Work instruction
Extract every line of text from all the records below and repeat each one exactly, in order. Leave the pictures out of your answer.

Text extracted from the pages
---

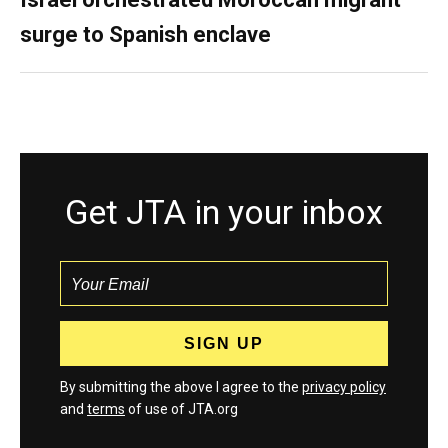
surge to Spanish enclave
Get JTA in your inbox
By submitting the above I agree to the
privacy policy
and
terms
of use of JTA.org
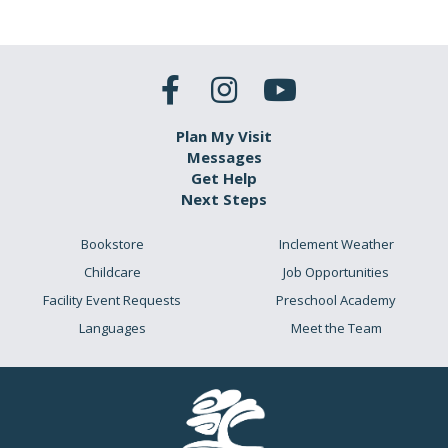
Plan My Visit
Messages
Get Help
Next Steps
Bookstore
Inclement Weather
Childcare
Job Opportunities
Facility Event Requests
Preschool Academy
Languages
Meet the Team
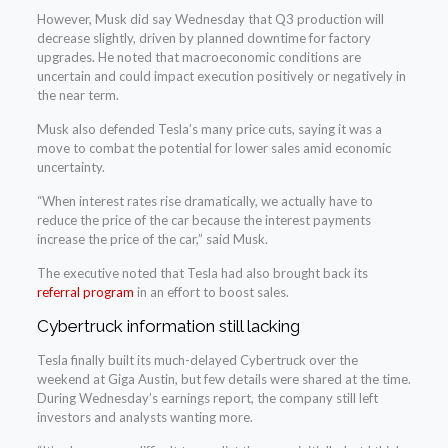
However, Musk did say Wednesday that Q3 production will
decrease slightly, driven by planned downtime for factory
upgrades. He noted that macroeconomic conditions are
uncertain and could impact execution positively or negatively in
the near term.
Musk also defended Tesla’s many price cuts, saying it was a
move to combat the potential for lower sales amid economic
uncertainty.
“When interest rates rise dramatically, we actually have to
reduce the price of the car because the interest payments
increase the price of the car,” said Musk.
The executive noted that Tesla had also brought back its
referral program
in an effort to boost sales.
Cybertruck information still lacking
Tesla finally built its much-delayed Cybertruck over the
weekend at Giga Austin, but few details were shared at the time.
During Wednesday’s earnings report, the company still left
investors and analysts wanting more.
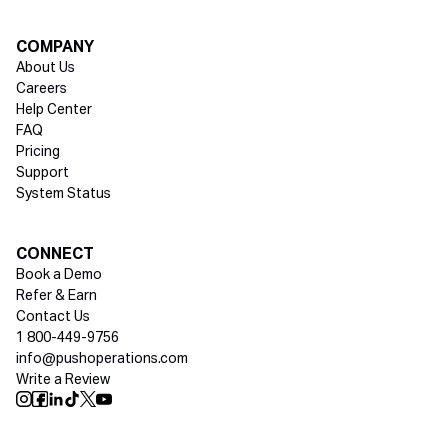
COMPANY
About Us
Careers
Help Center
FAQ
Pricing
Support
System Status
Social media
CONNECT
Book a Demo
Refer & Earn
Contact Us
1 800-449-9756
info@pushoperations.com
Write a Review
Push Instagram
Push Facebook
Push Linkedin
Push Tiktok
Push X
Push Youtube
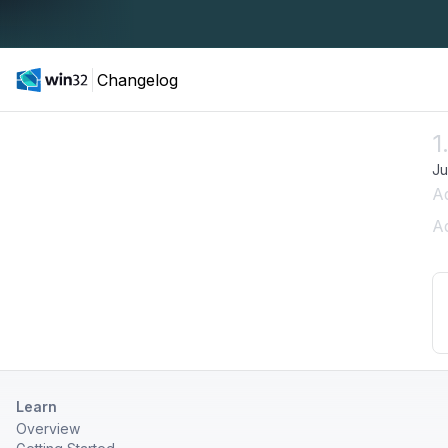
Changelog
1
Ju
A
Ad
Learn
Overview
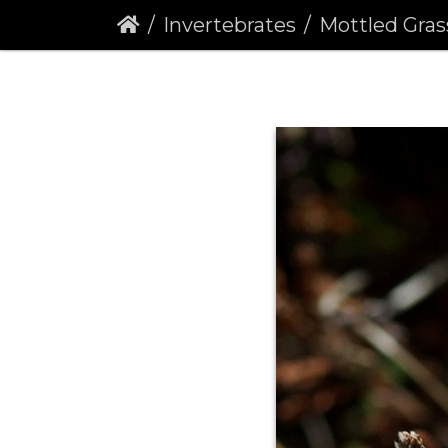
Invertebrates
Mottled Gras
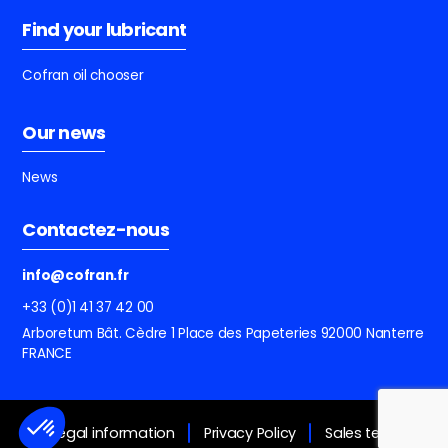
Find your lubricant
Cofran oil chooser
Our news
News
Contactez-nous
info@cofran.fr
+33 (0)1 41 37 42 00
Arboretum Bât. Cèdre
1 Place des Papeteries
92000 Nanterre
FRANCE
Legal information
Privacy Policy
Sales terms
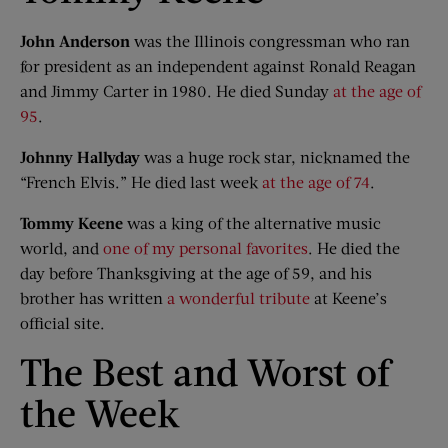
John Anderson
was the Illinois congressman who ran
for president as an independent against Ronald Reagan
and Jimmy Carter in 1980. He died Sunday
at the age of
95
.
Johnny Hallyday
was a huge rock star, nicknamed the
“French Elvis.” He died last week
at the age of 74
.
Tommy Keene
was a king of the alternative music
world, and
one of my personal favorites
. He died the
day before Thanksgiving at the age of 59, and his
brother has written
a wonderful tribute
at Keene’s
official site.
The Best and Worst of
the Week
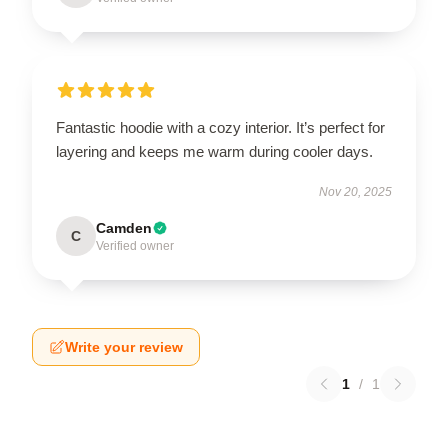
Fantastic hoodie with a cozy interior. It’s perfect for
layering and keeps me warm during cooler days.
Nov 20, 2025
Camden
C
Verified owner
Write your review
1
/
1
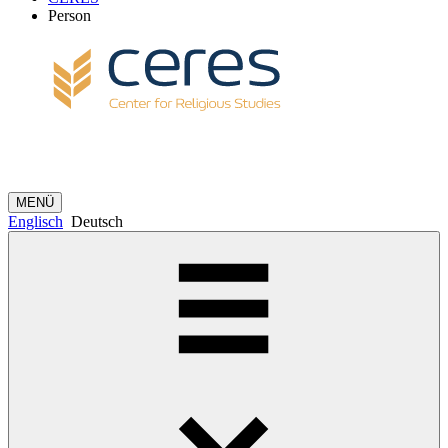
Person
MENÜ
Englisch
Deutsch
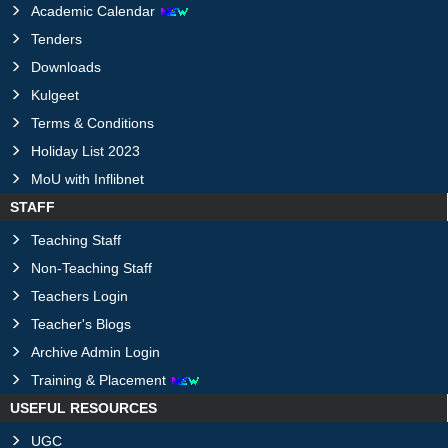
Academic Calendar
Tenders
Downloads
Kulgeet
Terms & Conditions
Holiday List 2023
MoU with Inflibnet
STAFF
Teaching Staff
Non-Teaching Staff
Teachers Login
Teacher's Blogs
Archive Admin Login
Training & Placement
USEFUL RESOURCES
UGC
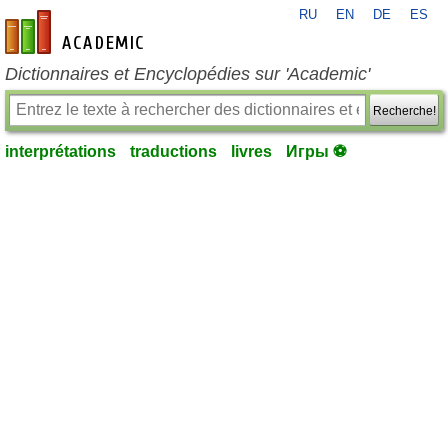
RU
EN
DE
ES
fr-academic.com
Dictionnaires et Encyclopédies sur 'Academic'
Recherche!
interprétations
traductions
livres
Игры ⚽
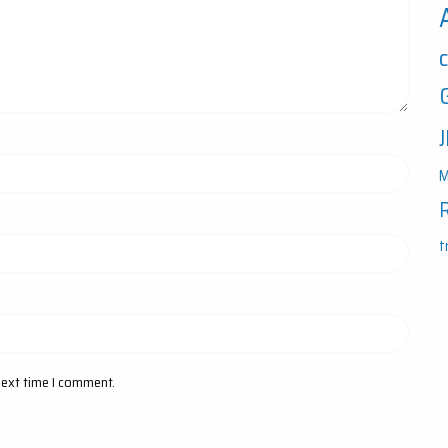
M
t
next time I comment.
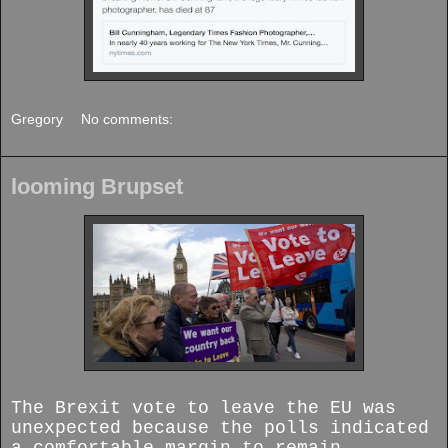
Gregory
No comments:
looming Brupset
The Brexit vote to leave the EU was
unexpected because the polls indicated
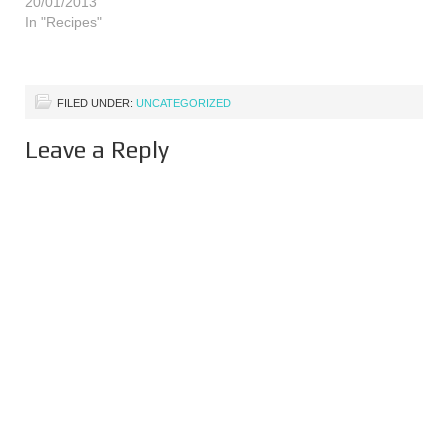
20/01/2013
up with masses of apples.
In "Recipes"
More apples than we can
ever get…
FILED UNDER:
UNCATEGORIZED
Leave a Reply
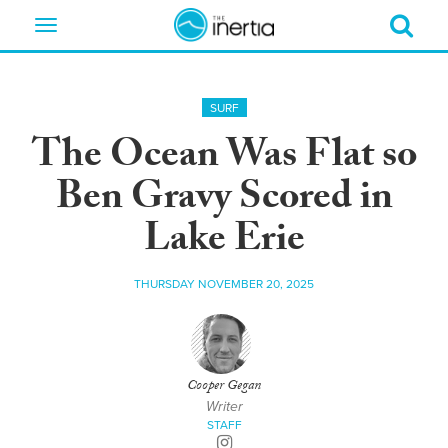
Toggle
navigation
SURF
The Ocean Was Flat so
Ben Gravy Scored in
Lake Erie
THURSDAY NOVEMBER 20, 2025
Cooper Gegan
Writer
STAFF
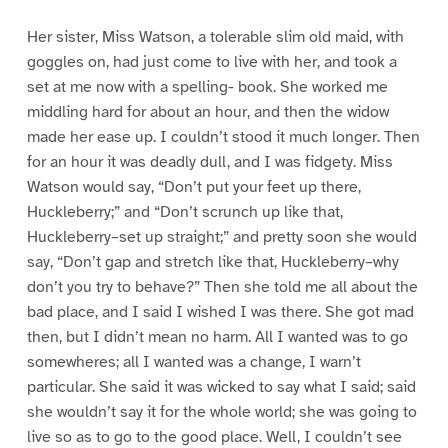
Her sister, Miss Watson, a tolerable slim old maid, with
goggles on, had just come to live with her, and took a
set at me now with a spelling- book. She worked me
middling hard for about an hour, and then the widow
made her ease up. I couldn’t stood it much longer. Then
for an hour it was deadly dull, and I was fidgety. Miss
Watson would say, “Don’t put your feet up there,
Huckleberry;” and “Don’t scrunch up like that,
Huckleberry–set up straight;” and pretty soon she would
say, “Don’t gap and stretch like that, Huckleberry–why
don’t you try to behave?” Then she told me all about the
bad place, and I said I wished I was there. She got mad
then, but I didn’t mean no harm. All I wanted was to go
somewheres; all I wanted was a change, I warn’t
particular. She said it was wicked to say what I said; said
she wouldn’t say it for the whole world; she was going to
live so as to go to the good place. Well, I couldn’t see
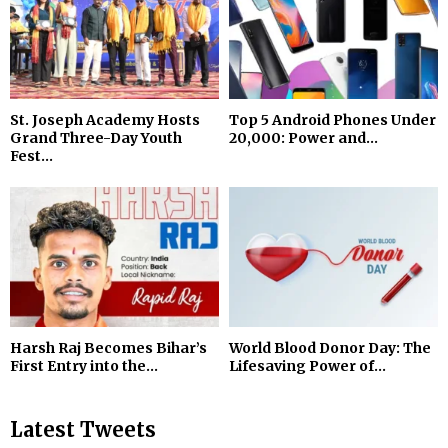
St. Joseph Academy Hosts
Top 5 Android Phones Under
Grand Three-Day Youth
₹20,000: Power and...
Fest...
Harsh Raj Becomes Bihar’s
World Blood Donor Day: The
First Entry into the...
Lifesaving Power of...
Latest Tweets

---

Written solution
surge to Spanish enclave
Get JTA in your inbox
By submitting the above I agree to the
privacy policy
and
terms
of use of JTA.org
Plan My Visit
Messages
Get Help
Next Steps
Bookstore
Inclement Weather
Childcare
Job Opportunities
Facility Event Requests
Preschool Academy
Languages
Meet the Team
However, Musk did say Wednesday that Q3 production will
decrease slightly, driven by planned downtime for factory
upgrades. He noted that macroeconomic conditions are
uncertain and could impact execution positively or negatively in
the near term.
Musk also defended Tesla’s many price cuts, saying it was a
move to combat the potential for lower sales amid economic
uncertainty.
“When interest rates rise dramatically, we actually have to
reduce the price of the car because the interest payments
increase the price of the car,” said Musk.
The executive noted that Tesla had also brought back its
referral program
in an effort to boost sales.
Cybertruck information still lacking
Tesla finally built its much-delayed Cybertruck over the
weekend at Giga Austin, but few details were shared at the time.
During Wednesday’s earnings report, the company still left
investors and analysts wanting more.
COMPANY
About Us
Careers
Help Center
FAQ
Pricing
Support
System Status
Social media
CONNECT
Book a Demo
Refer & Earn
Contact Us
1 800-449-9756
info@pushoperations.com
Write a Review
Push Instagram
Push Facebook
Push Linkedin
Push Tiktok
Push X
Push Youtube
Changelog
1
Ju
A
Ad
Learn
Overview
Invertebrates
Mottled Gras
Find your lubricant
Cofran oil chooser
Our news
News
Contactez-nous
info@cofran.fr
+33 (0)1 41 37 42 00
Arboretum Bât. Cèdre
1 Place des Papeteries
92000 Nanterre
FRANCE
Legal information
Privacy Policy
Sales terms
John Anderson
was the Illinois congressman who ran
for president as an independent against Ronald Reagan
and Jimmy Carter in 1980. He died Sunday
at the age of
95
.
Johnny Hallyday
was a huge rock star, nicknamed the
“French Elvis.” He died last week
at the age of 74
.
Tommy Keene
was a king of the alternative music
world, and
one of my personal favorites
. He died the
day before Thanksgiving at the age of 59, and his
brother has written
a wonderful tribute
at Keene’s
official site.
The Best and Worst of
the Week
Fantastic hoodie with a cozy interior. It’s perfect for
layering and keeps me warm during cooler days.
Nov 20, 2025
Camden
C
Verified owner
Write your review
1
/
1
Person
MENÜ
Englisch
Deutsch
Academic Calendar
Tenders
Downloads
Kulgeet
Terms & Conditions
Holiday List 2023
MoU with Inflibnet
STAFF
Teaching Staff
Non-Teaching Staff
Teachers Login
Teacher's Blogs
Archive Admin Login
Training & Placement
USEFUL RESOURCES
UGC
RU
EN
DE
ES
fr-academic.com
Dictionnaires et Encyclopédies sur 'Academic'
Recherche!
interprétations
traductions
livres
Игры ⚽
M
t
next time I comment.
Gregory
No comments:
looming Brupset
The Brexit vote to leave the EU was
unexpected because the polls indicated
20/01/2013
up with masses of apples.
In "Recipes"
More apples than we can
ever get…
FILED UNDER:
UNCATEGORIZED
Leave a Reply
Toggle
navigation
SURF
The Ocean Was Flat so
Ben Gravy Scored in
Lake Erie
THURSDAY NOVEMBER 20, 2025
Cooper Gegan
Writer
STAFF
Her sister, Miss Watson, a tolerable slim old maid, with
goggles on, had just come to live with her, and took a
set at me now with a spelling- book. She worked me
middling hard for about an hour, and then the widow
made her ease up. I couldn’t stood it much longer. Then
for an hour it was deadly dull, and I was fidgety. Miss
Watson would say, “Don’t put your feet up there,
Huckleberry;” and “Don’t scrunch up like that,
Huckleberry–set up straight;” and pretty soon she would
say, “Don’t gap and stretch like that, Huckleberry–why
don’t you try to behave?” Then she told me all about the
bad place, and I said I wished I was there. She got mad
then, but I didn’t mean no harm. All I wanted was to go
somewheres; all I wanted was a change, I warn’t
particular. She said it was wicked to say what I said; said
she wouldn’t say it for the whole world; she was going to
live so as to go to the good place. Well, I couldn’t see
St. Joseph Academy Hosts
Top 5 Android Phones Under
Grand Three-Day Youth
₹20,000: Power and...
Fest...
Harsh Raj Becomes Bihar’s
World Blood Donor Day: The
First Entry into the...
Lifesaving Power of...
Latest Tweets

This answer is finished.